» TASK TO CARRY OUT
Although the data below contains pictures, output only the lines between those holding "middle pip: (159, 202)" and "thumb tip: (182, 189)", inclusive, exactly and without those pictures.
[STORED DATA — start]
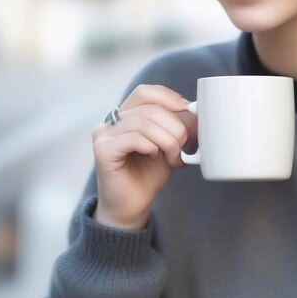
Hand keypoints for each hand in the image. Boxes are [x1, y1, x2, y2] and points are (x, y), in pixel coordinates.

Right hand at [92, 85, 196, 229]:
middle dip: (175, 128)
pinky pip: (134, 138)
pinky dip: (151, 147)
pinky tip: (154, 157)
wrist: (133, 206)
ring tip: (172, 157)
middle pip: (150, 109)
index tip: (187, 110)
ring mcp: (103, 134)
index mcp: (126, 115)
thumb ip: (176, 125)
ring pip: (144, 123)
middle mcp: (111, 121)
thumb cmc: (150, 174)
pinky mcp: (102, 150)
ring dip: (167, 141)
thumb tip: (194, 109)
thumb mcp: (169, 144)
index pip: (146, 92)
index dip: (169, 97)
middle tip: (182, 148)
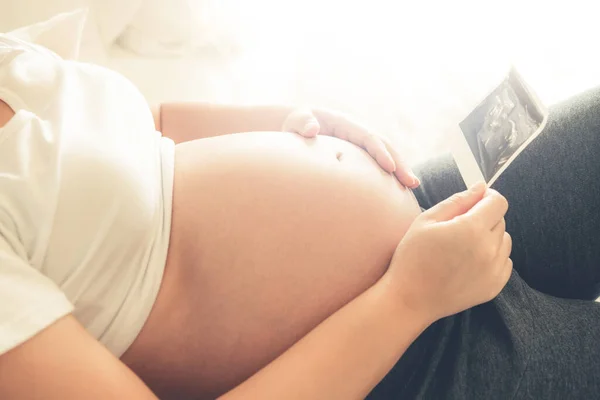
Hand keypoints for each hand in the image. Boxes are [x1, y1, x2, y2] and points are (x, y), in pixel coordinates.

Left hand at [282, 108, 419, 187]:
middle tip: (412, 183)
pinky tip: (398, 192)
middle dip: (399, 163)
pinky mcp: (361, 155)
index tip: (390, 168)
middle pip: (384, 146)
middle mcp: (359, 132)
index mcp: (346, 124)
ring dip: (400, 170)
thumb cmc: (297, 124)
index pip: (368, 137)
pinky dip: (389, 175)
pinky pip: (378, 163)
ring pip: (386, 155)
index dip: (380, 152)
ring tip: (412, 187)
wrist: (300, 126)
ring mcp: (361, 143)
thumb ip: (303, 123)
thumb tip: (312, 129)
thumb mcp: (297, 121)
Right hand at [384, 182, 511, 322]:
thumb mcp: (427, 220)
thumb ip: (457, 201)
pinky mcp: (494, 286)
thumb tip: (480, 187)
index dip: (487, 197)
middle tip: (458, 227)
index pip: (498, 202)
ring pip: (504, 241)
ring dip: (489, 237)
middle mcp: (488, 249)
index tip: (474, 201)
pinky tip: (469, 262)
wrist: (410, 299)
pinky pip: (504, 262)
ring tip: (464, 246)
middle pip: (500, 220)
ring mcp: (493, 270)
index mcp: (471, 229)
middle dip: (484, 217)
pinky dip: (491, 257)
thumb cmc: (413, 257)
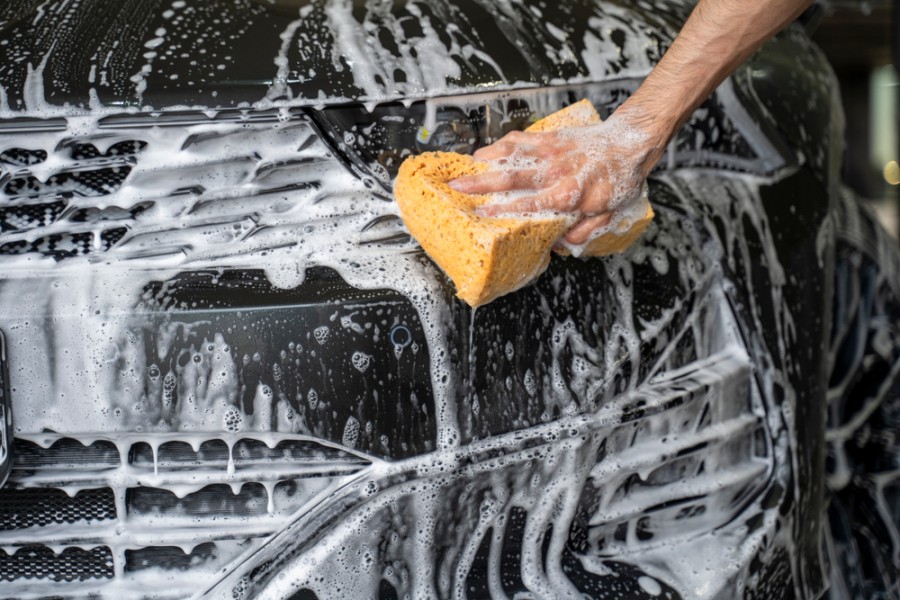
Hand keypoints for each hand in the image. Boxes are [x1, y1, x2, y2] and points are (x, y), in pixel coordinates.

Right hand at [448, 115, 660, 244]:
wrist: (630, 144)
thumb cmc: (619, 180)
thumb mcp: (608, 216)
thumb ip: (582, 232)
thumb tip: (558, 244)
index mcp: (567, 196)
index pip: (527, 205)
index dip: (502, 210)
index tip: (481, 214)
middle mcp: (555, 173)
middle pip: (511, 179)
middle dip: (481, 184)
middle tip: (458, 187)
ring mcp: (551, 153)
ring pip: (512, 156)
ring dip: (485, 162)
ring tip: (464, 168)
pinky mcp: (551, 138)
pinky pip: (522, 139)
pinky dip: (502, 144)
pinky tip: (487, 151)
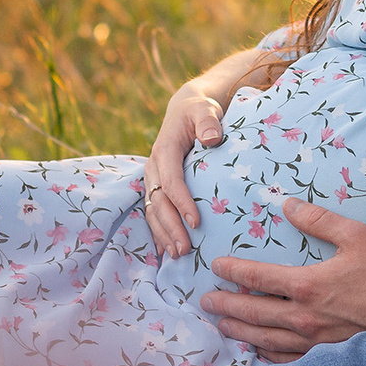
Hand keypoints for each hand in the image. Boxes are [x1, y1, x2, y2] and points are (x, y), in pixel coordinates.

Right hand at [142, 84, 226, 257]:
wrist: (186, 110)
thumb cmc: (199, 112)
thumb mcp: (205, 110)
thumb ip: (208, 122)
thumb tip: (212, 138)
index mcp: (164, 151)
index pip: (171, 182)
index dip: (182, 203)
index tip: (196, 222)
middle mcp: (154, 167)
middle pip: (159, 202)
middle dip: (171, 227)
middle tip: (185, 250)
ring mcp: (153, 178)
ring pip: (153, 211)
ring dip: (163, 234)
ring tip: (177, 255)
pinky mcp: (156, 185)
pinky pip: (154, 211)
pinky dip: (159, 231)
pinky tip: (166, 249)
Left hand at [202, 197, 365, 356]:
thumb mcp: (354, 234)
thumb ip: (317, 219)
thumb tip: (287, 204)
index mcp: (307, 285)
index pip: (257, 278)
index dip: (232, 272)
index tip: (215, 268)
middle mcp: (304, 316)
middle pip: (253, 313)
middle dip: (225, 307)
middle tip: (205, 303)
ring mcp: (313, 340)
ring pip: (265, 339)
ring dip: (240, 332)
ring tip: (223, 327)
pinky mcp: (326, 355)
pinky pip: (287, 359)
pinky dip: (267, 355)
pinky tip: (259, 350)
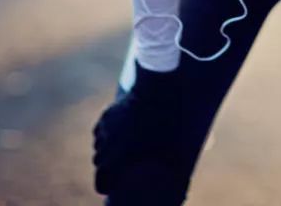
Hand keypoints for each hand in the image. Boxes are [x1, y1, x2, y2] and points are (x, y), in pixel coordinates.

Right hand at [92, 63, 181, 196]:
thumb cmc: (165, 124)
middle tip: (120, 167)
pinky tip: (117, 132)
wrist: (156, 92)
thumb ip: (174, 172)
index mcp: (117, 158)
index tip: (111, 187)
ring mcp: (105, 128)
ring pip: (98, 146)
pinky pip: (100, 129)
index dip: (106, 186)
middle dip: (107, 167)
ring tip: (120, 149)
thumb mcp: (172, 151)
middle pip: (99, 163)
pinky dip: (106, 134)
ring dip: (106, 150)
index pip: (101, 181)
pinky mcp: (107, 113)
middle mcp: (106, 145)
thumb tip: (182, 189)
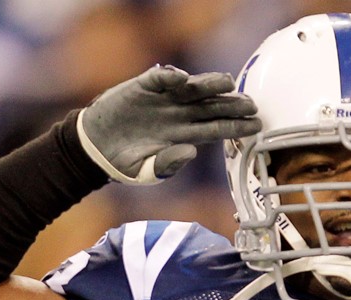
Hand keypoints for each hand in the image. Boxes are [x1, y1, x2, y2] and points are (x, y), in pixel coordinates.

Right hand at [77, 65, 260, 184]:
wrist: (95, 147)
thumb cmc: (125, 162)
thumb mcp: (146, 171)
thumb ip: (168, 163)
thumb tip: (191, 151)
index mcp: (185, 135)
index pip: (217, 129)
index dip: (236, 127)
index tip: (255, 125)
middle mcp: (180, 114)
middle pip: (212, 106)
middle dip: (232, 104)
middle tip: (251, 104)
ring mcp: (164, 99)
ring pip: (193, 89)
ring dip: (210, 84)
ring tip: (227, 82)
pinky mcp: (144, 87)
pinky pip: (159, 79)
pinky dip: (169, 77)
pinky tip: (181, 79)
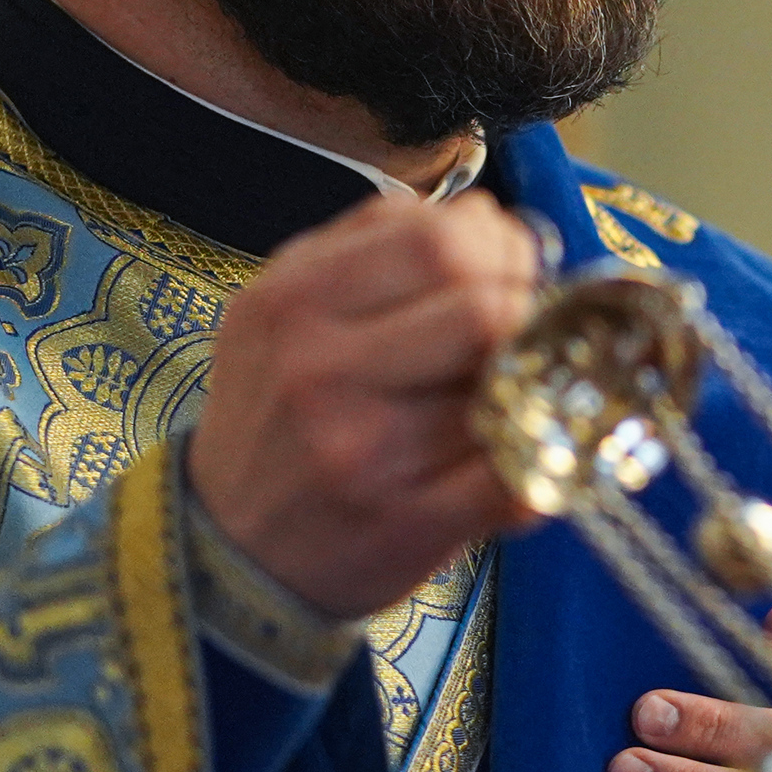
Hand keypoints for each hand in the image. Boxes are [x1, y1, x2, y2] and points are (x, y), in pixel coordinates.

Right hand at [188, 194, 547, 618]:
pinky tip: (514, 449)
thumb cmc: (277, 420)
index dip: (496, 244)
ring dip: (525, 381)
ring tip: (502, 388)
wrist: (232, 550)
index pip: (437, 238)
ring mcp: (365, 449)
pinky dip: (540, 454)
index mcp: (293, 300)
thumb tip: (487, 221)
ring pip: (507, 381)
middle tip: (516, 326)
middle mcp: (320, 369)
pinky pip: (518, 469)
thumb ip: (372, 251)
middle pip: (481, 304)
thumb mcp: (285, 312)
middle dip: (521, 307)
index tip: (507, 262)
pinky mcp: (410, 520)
[STORED DATA — finish]
[STORED DATA — start]
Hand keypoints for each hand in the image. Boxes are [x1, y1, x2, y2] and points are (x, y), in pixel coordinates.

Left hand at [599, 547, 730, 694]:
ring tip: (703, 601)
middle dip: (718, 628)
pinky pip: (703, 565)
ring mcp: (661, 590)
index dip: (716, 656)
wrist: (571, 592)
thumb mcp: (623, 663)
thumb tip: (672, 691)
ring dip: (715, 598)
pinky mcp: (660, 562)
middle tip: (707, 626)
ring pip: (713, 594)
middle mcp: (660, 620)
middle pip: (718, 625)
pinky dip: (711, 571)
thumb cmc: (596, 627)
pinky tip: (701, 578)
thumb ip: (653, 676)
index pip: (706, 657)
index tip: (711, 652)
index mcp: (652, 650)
[STORED DATA — finish]
[STORED DATA — start]
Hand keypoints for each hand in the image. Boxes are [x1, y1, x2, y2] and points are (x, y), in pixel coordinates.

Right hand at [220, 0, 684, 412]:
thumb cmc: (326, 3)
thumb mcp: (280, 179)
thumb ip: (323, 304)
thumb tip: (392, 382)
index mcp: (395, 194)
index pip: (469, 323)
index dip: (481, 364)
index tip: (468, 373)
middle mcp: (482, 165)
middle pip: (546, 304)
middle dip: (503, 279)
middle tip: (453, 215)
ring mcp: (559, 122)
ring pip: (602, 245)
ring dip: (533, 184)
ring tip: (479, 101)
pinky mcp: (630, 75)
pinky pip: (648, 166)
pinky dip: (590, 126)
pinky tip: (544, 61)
[STORED DATA — finish]
» ANSWER TO THIS PROBLEM
middle pip: (159, 202)
middle dip: (171, 227)
middle tip: (185, 250)
ring mcp: (153, 178)
ring pip: (153, 211)
ring dip: (163, 234)
ring tip: (177, 255)
pinky mcp: (156, 185)
pinky pip: (154, 211)
pinky dip: (159, 231)
pinky tip: (166, 249)
Left hand at [202, 197, 365, 356]:
thumb mcp: (354, 234)
thumb ip: (317, 219)
thumb tip: (287, 204)
index mcp: (307, 285)
index pip: (257, 278)
index dip: (232, 272)
index tip: (215, 268)
middle mcp: (304, 316)
middle pip: (253, 313)
middle dip: (225, 307)
middle tip: (205, 303)
ring mcp: (313, 340)
ring pip: (265, 339)
ring dip: (240, 332)
ring tip: (223, 327)
pinky mcp: (326, 355)
pinky pip: (287, 359)
pinky dip: (267, 355)
pinky tip: (259, 350)
Hand keypoints for each hand in the image. Boxes are [x1, y1, x2, y2] and points are (x, y), in pixel coordinates.

Right hand at [92, 63, 181, 196]:
thumb cmc: (165, 124)
middle tip: (120, 167)
pinky tip: (117, 132)
wrist: (156, 92)
thumb ip: (174, 172)
index mcp: (117, 158)
index tip: (111, 187)
ring mcp: (105, 128)
ring pip: (98, 146)
pinky pip: (100, 129)
index dip: (106, 186)
middle dip: (107, 167)
ring tip: (120, 149)
thumb mcp: (172, 151)
middle pip: (99, 163)
pinky dip: (106, 134)
ring dip: (106, 150)
index pip: (101, 181)
pinky mcp: (107, 113)
middle mcp: (106, 145)
thumb tip: (182, 189)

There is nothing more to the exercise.